Discover your WHY or your Ikigai
I have mentioned above finding your purpose in life in passing, as though it weren’t that important. It is very important. I don’t want to enter into a long philosophical diatribe about the consequences of Nietzsche announcing “God is dead” and the angst and unhappiness the lack of purpose and the whole pointlessness of our existence produced on both nihilists and existentialists, but there has been plenty of debate about this topic in both philosophical and psychological circles.
It seems that having a purpose, a why, a goal to strive for, creates very clear psychological benefits on all of us, whereas the lack of it usually causes apathy and even depression.

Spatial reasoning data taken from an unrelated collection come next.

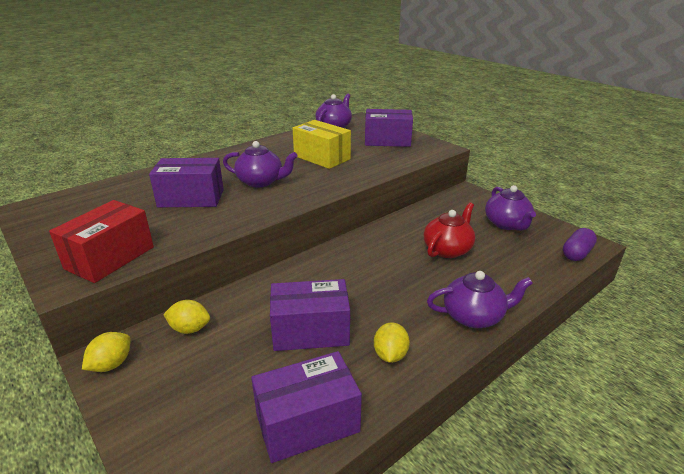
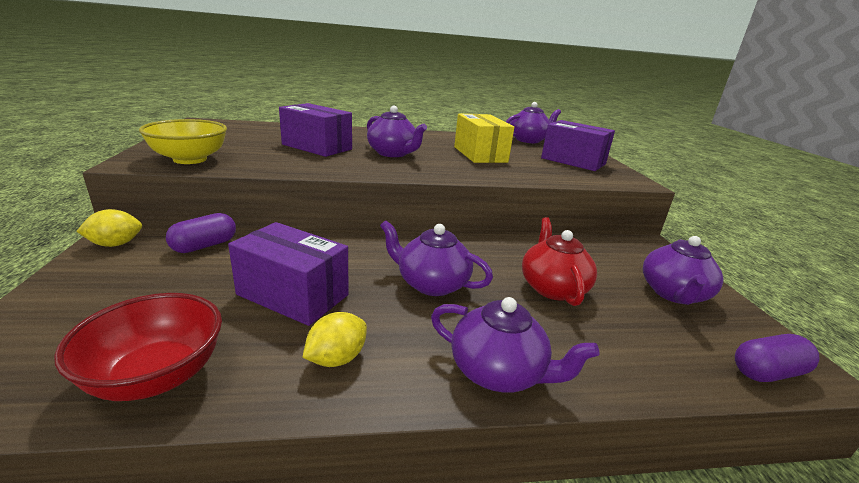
camera: 30 degrees right, 5 degrees down
red box [49,200,154,283] -> yellow bowl [139,119,227,164]
yellow lemon [163,300,210,334] -> purple capsule [166,213,236,253]
purple box [251,351,362,463] -> red bowl [54,293,222,401]
red teapot [424,202,475,258] -> red teapot turned 75 degrees counterclockwise [522,217,597,306]
none -> purple teapot [380,220,493,296]

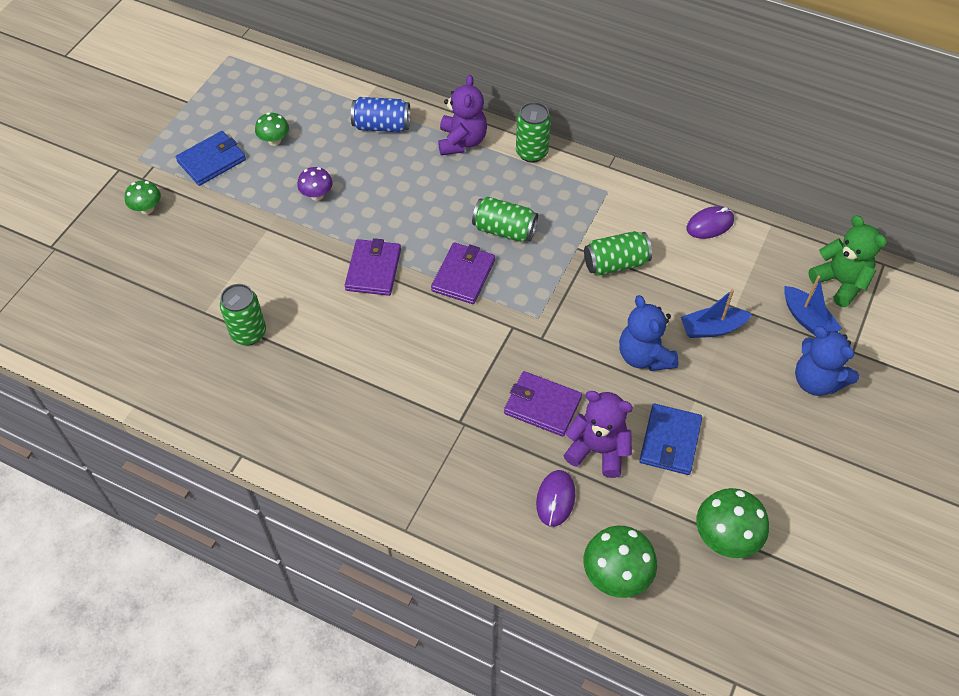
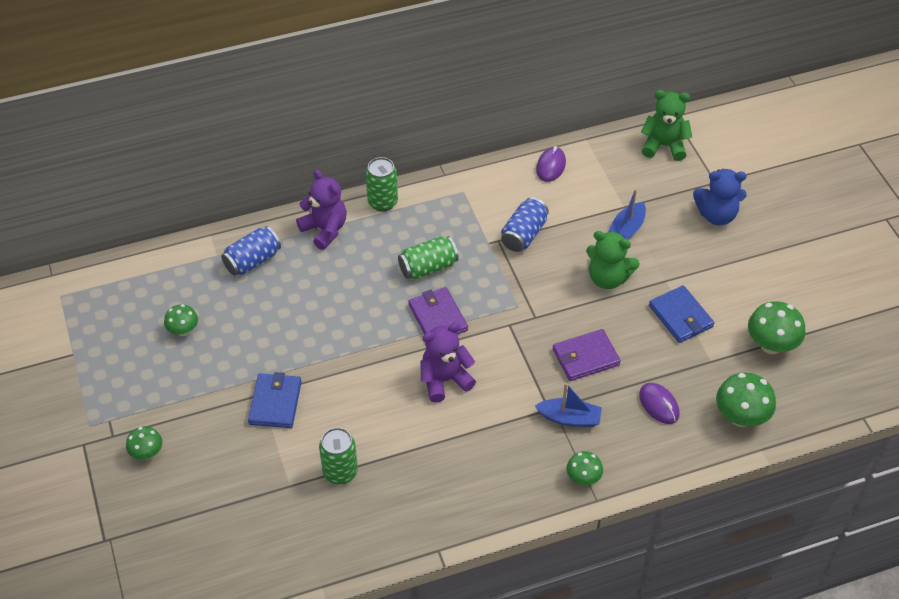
camera: 45 degrees left, 5 degrees down
blue wallet [176,131,246,186] -> blue wallet moved to [248,372,302,428]
purple mushroom [297,167,333,201] -> none
purple wallet [345,238,401,296] -> none
purple teddy bear [563,391,633,478] -> purple teddy bear moved to [421,323,476,403]
green can [584,231,652,275] -> blue can [501,197,549,252]
blue teddy bear [619,295,679,371] -> green teddy bear [586,231,640,289]
blue boat [784,276,842,335] -> blue boat moved to [535,383,602,427]
none -> green mushroom [566,451,603,485]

I already talked about Simon Sinek’s book Start with Why on the context on how consumers buy above all the WHY of companies or their purpose, not their WHAT or their products. In the same book it highlights the importance of discovering your own WHY. Why are you here? I would argue that the better question to ask oneself is WHAT FOR: what are you here for? This is a fine distinction, but an important one. WHY looks more to causes and the past, whereas WHAT FOR looks at purpose and the future. A goal and future oriented mindset, if positive, is more engaging and psychologically beneficial than one anchored in the past. So what is your purpose in life? What are you here for? What are you planning to do with the rest of your life?
The Japanese have a similar concept, called ikigai, that refers to having a purpose or a direction of life. When we have a purpose that guides us, we are at peace with ourselves and we have a compass to follow, as we redirect our actions towards our purpose. Research links ikigai with increased happiness and even longer life expectancy, so what are you waiting for to start practicing it? Think about your purpose in life and work towards it.

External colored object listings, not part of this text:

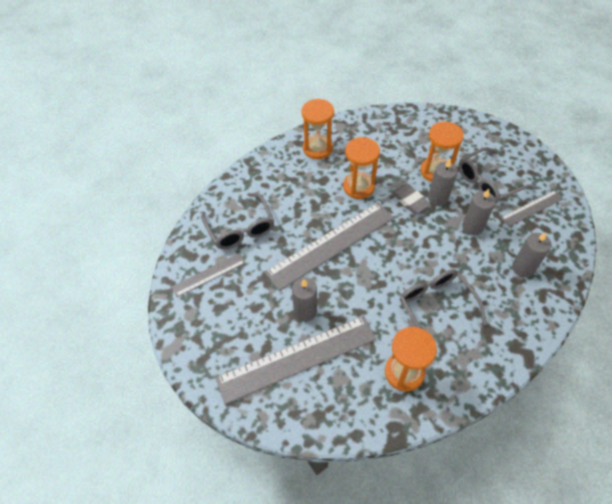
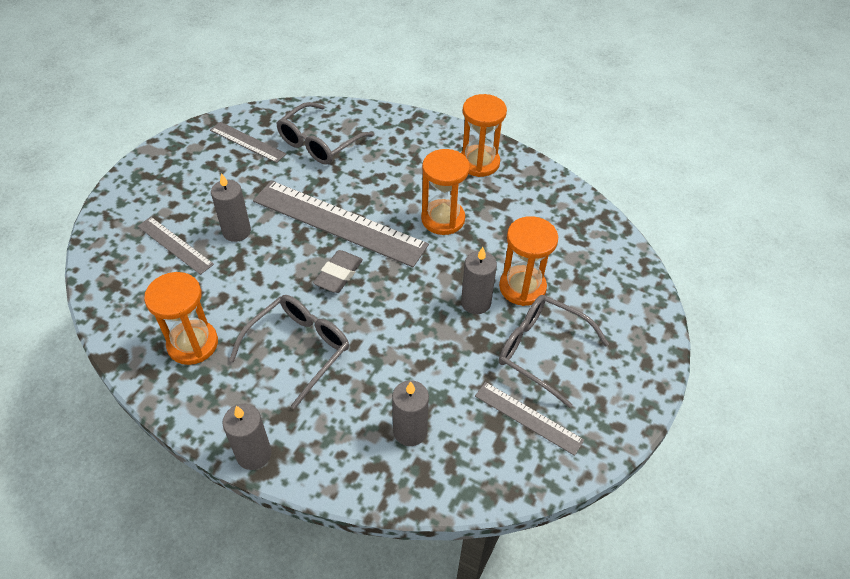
camera: 60 degrees right, 5 degrees down
grey ruler [215,316,376,405] -> grey ruler [137,217,214,275], size x0.51
grey eraser [391,184,431,214] -> grey eraser moved to [313,250,363,293]
grey candle [462,189,496,235] -> grey candle moved to [222,404,271,470]

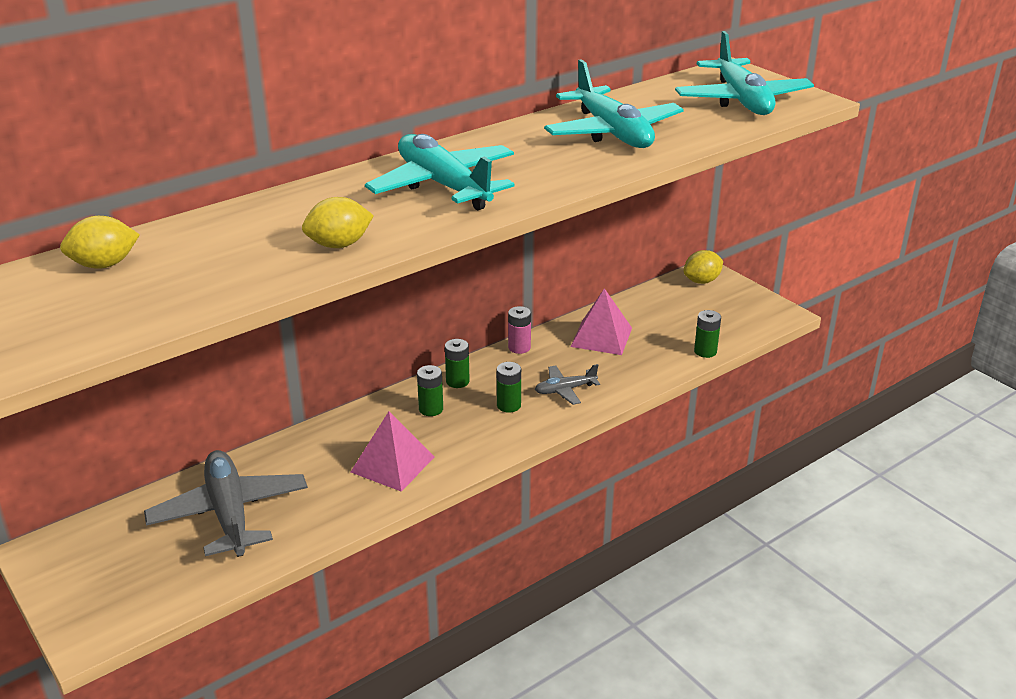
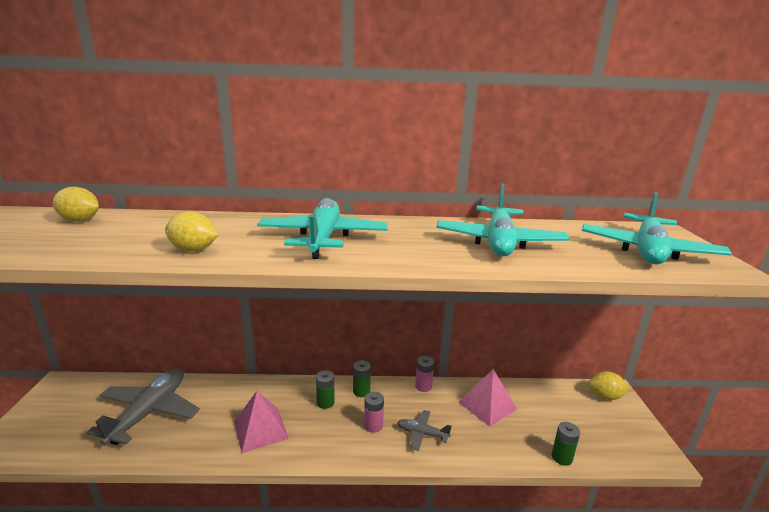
camera: 35 degrees right, 10 degrees down
green battery [497,362,521,413] -> pink battery [364,392,384,433]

Mental wellbeing in the humane workplace
Individuals are mainly responsible for their own wellbeing, mental or otherwise, but we spend a big part of our lives in our workplaces and interacting with colleagues and clients, so the companies who employ us also have an important role to play in this arena.
As many other similar issues, it is the right thing to do and therefore a moral obligation for companies, but it is also better for them, as working towards improving the mental wellbeing of their workforce enhances productivity, increases engagement, reduces absenteeism, attracts and retains talent and has other innumerable advantages.
Many companies realised this and are working on it. There are many ways on which they can support their employees’ mental wellbeing. They can offer and promote an Employee Assistance Program (EAP) that includes counselling services, they can offer yoga, mindfulness or meditation sessions, train their managers on how to talk about mental health with their teams or launch awareness campaigns. Having great leaders at all levels in the organization is also a good way to keep a mentally sane workforce, so great leadership matters, once again.
The thing is, if we really want to have a humane workplace and we want to strive for a more Humane Future of Work, which I think most of us do, mental wellbeing has to be an important part of the recipe for success.
We need to be able to talk about it more openly, take out the stigma from it and create the environment in which people feel safe talking about it. Then we need to ensure we have the right policies, programs, leaders and support in place to help people find their own path towards their own mental wellbeing and provide medical help whenever necessary.
But the first step has to be for us to be able to talk about it freely and in a safe environment. Let’s talk about mental wellbeing then, shall we?